Cards, cards, cards – they all have the same shape and size, they all have a mag stripe on back, similar numbers and date and your name on the front. How different can they be?
I admit, they all have this in common: you can use them to get stuff. Instead of cash. That’s a lot to have in common! But the next level deeper, they can be so different, it’s amazing.
One of the biggest differences is when you pay for the stuff you get with the card. All cards fall into one of three buckets in terms of the “when do I pay” question. The buckets are:
- Pay before. Put money onto the card. Then you can spend it. No money on card, no stuff.
- Pay now. Use the card. Is there money in your account? You get your stuff. The money will be pulled within a day.
- Pay later. Use the card, if you haven’t used it “too much” recently. You’ll eventually have to pay, with interest if you take your time.
Pay before
In the industry, this is usually called a prepaid debit card. There are two categories of these.
The first kind is usually called a gift card. You can see these hanging on racks near the check-out counters of stores.
As you can see, each is worth a certain amount of money at a given retail store.
Some retailers have gotten pretty creative about their card designs, like this one that is supposed to be for millennials:
What if you just want to give money? Now you can do that. For example:
The second kind of pay-before card is usually called a prepaid debit card, but the key thing about it is that it’s rechargeable, which means you can put more money onto any time and use it for any purpose.
Prepaid debit cards normally have substantial fees associated with using them, because it’s the only way the companies doing the processing can make money. They’re not associated with a bank account, so they’re perfect for people who don’t have one.
Of course, technology being what it is, companies have evolved these categories -- some gift cards are now rechargeable.
The key thing to understand is that pre-paid debit cards are “debit cards” for technical purposes – but they’re NOT associated with a bank account. That’s what makes them easy to buy. Whether they have a bank account or not, people can use pre-paid debit cards anyplace cards are accepted.
Pay now
The industry calls this a debit card. It’s tied to a bank account. When you use the card, you debit the account, which is normally a checking account.
Depending on how you use the card, the actions and underlying technology can be quite different. If you just tell the system it’s a card, it will usually be treated as an off-line debit card, and the charge will be made to your account overnight. If you admit it’s a debit card, you’ll be asked to enter the PIN, just as though you were at an ATM. This is usually called PIN debit. The money is immediately removed from your account.
Pay later
Finally we get to the credit card. It’s a credit card because when you use it, someone is giving you credit for the amount you charge, and will expect you to pay the money back. You are welcome (sometimes encouraged) not to pay on time, because then you have to pay interest on the loan you’ve taken out. Unlike a home mortgage, which is “fixed” credit, the credit card is “revolving” credit, because the money going in and out is like going through a revolving door.

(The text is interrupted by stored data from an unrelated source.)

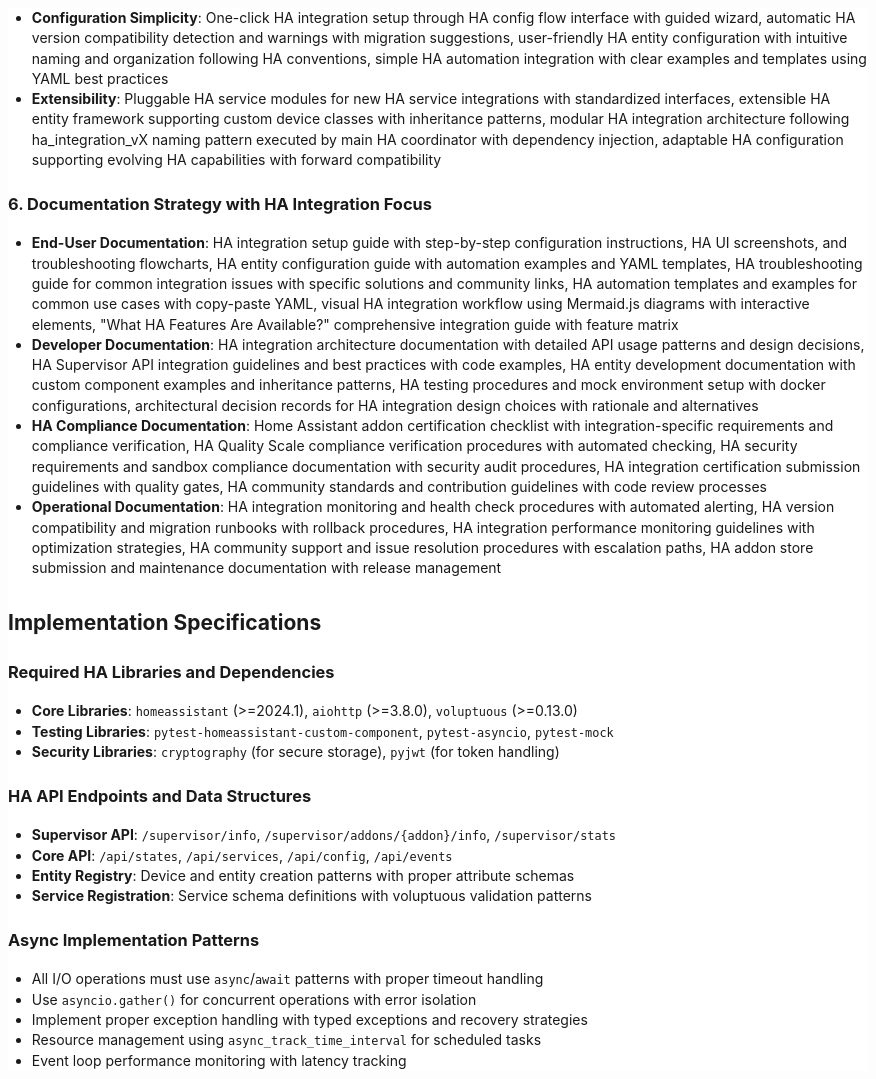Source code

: - **Configuration Simplicity**: One-click HA integration setup through HA config flow interface with guided wizard, automatic HA version compatibility detection and warnings with migration suggestions, user-friendly HA entity configuration with intuitive naming and organization following HA conventions, simple HA automation integration with clear examples and templates using YAML best practices
- **Extensibility**: Pluggable HA service modules for new HA service integrations with standardized interfaces, extensible HA entity framework supporting custom device classes with inheritance patterns, modular HA integration architecture following ha_integration_vX naming pattern executed by main HA coordinator with dependency injection, adaptable HA configuration supporting evolving HA capabilities with forward compatibility

### 6. Documentation Strategy with HA Integration Focus
- **End-User Documentation**: HA integration setup guide with step-by-step configuration instructions, HA UI screenshots, and troubleshooting flowcharts, HA entity configuration guide with automation examples and YAML templates, HA troubleshooting guide for common integration issues with specific solutions and community links, HA automation templates and examples for common use cases with copy-paste YAML, visual HA integration workflow using Mermaid.js diagrams with interactive elements, "What HA Features Are Available?" comprehensive integration guide with feature matrix
- **Developer Documentation**: HA integration architecture documentation with detailed API usage patterns and design decisions, HA Supervisor API integration guidelines and best practices with code examples, HA entity development documentation with custom component examples and inheritance patterns, HA testing procedures and mock environment setup with docker configurations, architectural decision records for HA integration design choices with rationale and alternatives
- **HA Compliance Documentation**: Home Assistant addon certification checklist with integration-specific requirements and compliance verification, HA Quality Scale compliance verification procedures with automated checking, HA security requirements and sandbox compliance documentation with security audit procedures, HA integration certification submission guidelines with quality gates, HA community standards and contribution guidelines with code review processes
- **Operational Documentation**: HA integration monitoring and health check procedures with automated alerting, HA version compatibility and migration runbooks with rollback procedures, HA integration performance monitoring guidelines with optimization strategies, HA community support and issue resolution procedures with escalation paths, HA addon store submission and maintenance documentation with release management

## Implementation Specifications

### Required HA Libraries and Dependencies
- **Core Libraries**: `homeassistant` (>=2024.1), `aiohttp` (>=3.8.0), `voluptuous` (>=0.13.0)
- **Testing Libraries**: `pytest-homeassistant-custom-component`, `pytest-asyncio`, `pytest-mock`
- **Security Libraries**: `cryptography` (for secure storage), `pyjwt` (for token handling)

### HA API Endpoints and Data Structures
- **Supervisor API**: `/supervisor/info`, `/supervisor/addons/{addon}/info`, `/supervisor/stats`
- **Core API**: `/api/states`, `/api/services`, `/api/config`, `/api/events`
- **Entity Registry**: Device and entity creation patterns with proper attribute schemas
- **Service Registration**: Service schema definitions with voluptuous validation patterns

### Async Implementation Patterns
- All I/O operations must use `async`/`await` patterns with proper timeout handling
- Use `asyncio.gather()` for concurrent operations with error isolation
- Implement proper exception handling with typed exceptions and recovery strategies
- Resource management using `async_track_time_interval` for scheduled tasks
- Event loop performance monitoring with latency tracking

When you swipe a debit card, your bank account is checked to see if there’s enough money to cover the charge or the cash. When you swipe a credit card, your revolving credit line is checked to see if there’s enough credit to loan you enough money to cover the proposed purchase.
Summary
Using a card always involves money. But whether the money is already out of your pocket, comes out when you use the card, or whether it’s a bill you’ll eventually have to pay makes a large difference to you, which is reflected in a large difference in what happens behind the scenes.